Football has often been described as a series of car accidents occurring every 40 seconds. Pitta’s first injury back in 2013 was indeed due to a collision, however his second dislocation occurred without any contact. That would lead one to believe that the second injury wasn’t as serious. But Dr. Chao points out that simply isn’t the case.
“What bodes poorly for someone like Dennis Pitta is that it’s the second time he’s suffered a dislocation. There was no real trauma other than a misstep. Most people will say it’s better because he didn’t get crushed, but it’s actually worse because the easier it is for the hip to dislocate the more unstable it is.”
Dr. David Chao made it clear that he hasn’t had Dennis Pitta as a patient but with his extensive knowledge and experience with sports injury, he is well versed in what a player goes through post hip dislocation and the risks that accompany any thoughts of a comeback. So what are the risks?
“The first thing he is risking is instant recurrent instability, where the hip comes out of the socket again. He also risks further damage to his articular cartilage either from wear and tear or further trauma. Not to mention the risk of avascular necrosis, a condition in which the head of the ball dies. There could be some of that already, but the risk of this intensifies with further usage.”
He continued to explain that even if Dennis Pitta defied the odds and returned to action, the risk of “long-term arthritis” is very real. That can’t be overstated enough because of the implications it holds for Pitta and the Ravens. It’s because of this that Dr. Chao believes if Pitta doesn’t play for Baltimore, it’s “very unlikely” he will ever play anywhere else. This is due to liability that would shift to another franchise if an attempt at play was made elsewhere. In other words, this is likely Pitta’s last shot at football; something he made clear when speaking to reporters.

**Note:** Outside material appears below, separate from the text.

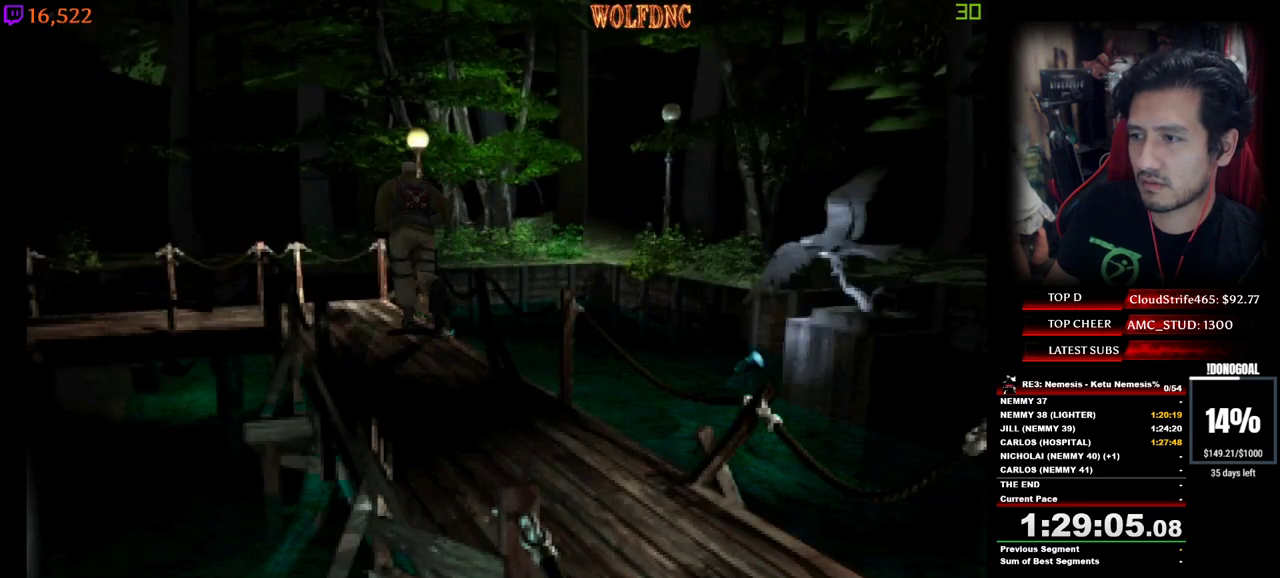
{"keys": ["a", "num4", "w"], "events": [[33, "a", "up"], [350, "a", "down"]]}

“I would like to think that if I can’t make it back this year, then what’s going to change next year,” stated Ravens tight end Dennis Pitta. “For me, in my mind, it’s kind of like I’m working to get back this year; and if I can’t, then that might be it.”

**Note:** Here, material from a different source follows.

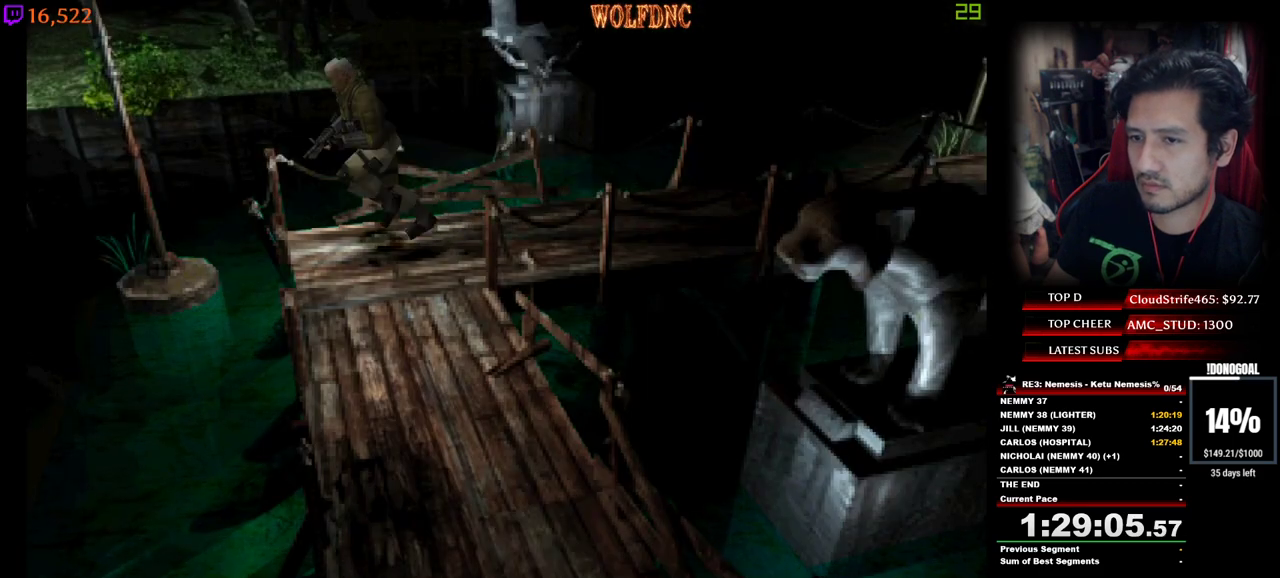
{"keys": ["num4", "w"], "events": [[467, "a", "up"]]}
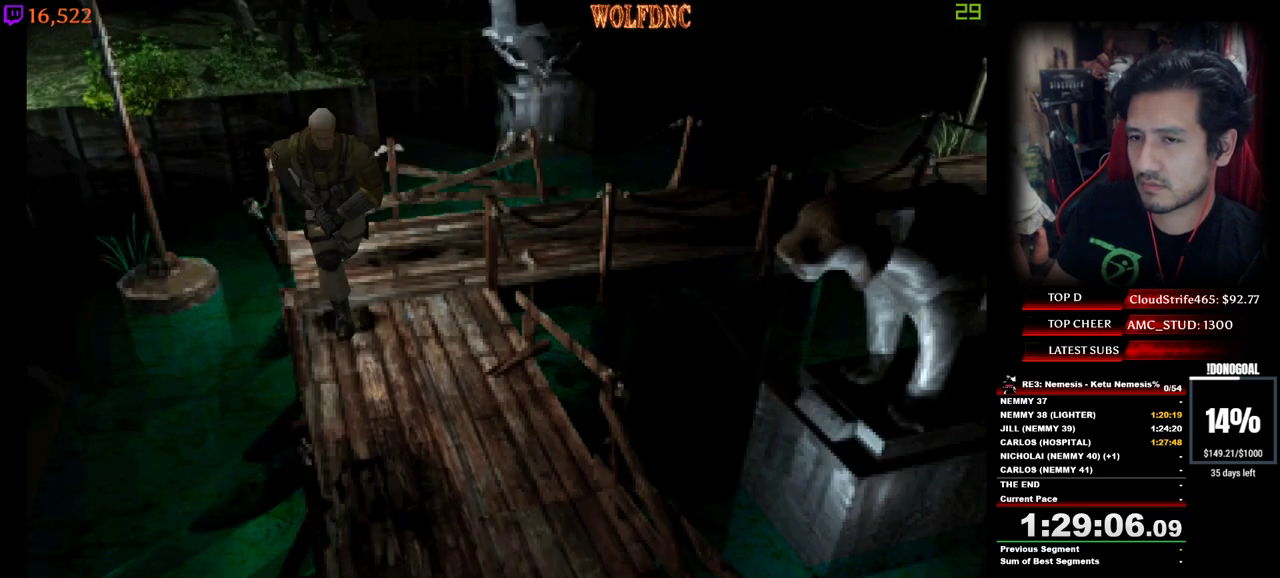
{"keys": ["num4", "w"], "events": []}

In the end, Dennis Pitta is well aware of what’s best for himself. He’ll do what makes himself happy and will most assuredly get the support he needs from loved ones to do just that. But if you want a doctor’s opinion, the best course of action is as clear as day.
There are dozens of players on the Ravens and hundreds more around the league that probably shouldn’t be playing football due to injury. But as Urschel, Pitta, and many football players across the globe can attest, there is nothing quite as addicting as playing football. Nothing like giving your all for your teammates, coaches and fans.
Dennis Pitta and many players like him believe that the rewards far outweigh the risks; but in his case it may be the other way around.
Samuel Njoku was born and raised in Baltimore, MD and is a graduate of the University of Maryland Eastern Shore. Samuel has covered the Ravens for Examiner.com since 2010. Prior to 2010, Samuel was an avid blogger and radio personality in Salisbury, MD. Samuel Njoku is a freelance writer covering all things NFL. His work can be found on Examiner.com. You can also follow him on Twitter @Ravens_Examiner.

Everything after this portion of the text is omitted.